## INSTRUCTIONS FOR THE TASK
All of the data is to be copied without a single change.

## GIVEN DATA
Content starts

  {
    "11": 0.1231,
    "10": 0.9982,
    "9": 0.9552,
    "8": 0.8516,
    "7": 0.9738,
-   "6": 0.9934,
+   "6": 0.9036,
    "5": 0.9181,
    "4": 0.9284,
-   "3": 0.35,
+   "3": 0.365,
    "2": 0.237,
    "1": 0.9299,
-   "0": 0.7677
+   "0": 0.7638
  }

Content ends

## ANSWER TO THIS TASK
  {
    "11": 0.1231,
    "10": 0.9982,
    "9": 0.9552,
    "8": 0.8516,
    "7": 0.9738,
-   "6": 0.9934,
+   "6": 0.9036,
    "5": 0.9181,
    "4": 0.9284,
-   "3": 0.35,
+   "3": 0.365,
    "2": 0.237,
    "1": 0.9299,
-   "0": 0.7677
+   "0": 0.7638
  }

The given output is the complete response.